A few shareholders, notably 7.7% owner Columbia Threadneedle, will vote against but Restaurant Group is thought to have the numbers to get its purchase, and accompanying £315m rights issue, across the line. Good luck: paying a record-breaking sum, all in cash, for a noodle chain in the current consumer climate is brave.
It will take more than a merger for BDO to challenge rivals
Always read the qualifications in an audit report. The same applies to the planned merger of BDO and Moore Stephens to create the UK’s fifth largest firm of auditors and consultants. The deal signals “desire” to improve competition at the top end of the market, according to the partners. That is a long way short of being a claim that the UK’s cosy-looking auditing industry is suddenly primed for revolution.
Caution is wise. A glance at the figures demonstrates the gulf between an expanded BDO’s ambition to boost competition and its ability to disrupt the lifestyles of its big four rivals. With combined UK revenues of £590m, BDO and Moore Stephens will still be a minnow against KPMG, which had income of slightly more than £2bn last year and was the smallest of the big four.
The makeup of the client lists reinforces the point. BDO is top for auditing companies listed on the Alternative Investment Market but can boast just one FTSE 100 firm (Randgold Resources) and four FTSE 250 companies. The Competition and Markets Authority, on a post-Carillion mission to improve competition and quality in UK auditing, definitely should not conclude that market forces have done its job for it.
One can conclude, though, that a bigger BDO is better placed to capitalise if the CMA, and then the government, chooses to shake up the industry. A good start would be to impose a 20% cap on audit market shares within FTSE 350 companies. Then ban the selling of auditing and advisory services (often more lucrative) to the same big-company clients.
If both those changes happen, BDO may be in a decent position to challenge. In that sense, absorbing Moore Stephens is a smart manoeuvre. But the ball remains firmly in the court of the CMA and the government.
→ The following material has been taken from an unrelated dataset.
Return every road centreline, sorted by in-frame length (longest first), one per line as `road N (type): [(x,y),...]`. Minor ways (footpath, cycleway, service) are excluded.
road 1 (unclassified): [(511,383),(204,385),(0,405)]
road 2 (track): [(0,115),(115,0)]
Be radical.
The lady’s not for minting
Margaret Thatcher’s contribution, as a food scientist, to the development of Mr Whippy ice-cream is disputed – but not by the Bank of England. The former prime minister is on the list of eligible scientists to adorn the next £50 note and the Bank, bizarrely, explained why with a reference to the alleged soft-scoop breakthrough.
In practice, the chances of Thatcher getting on a science-themed note are approximately zero. But the same could be said of roughly 98% of names on the 800-strong list of eligible nominations. Every vaguely scientific name you’ve heard of is there and many more besides.
This exercise in consulting the public is meant to portray the Bank as open and inclusive but, in the end, we all know the banknote character advisory committee (really) will choose from about half a dozen obvious names. Wouldn’t it be simpler to cut to the chase?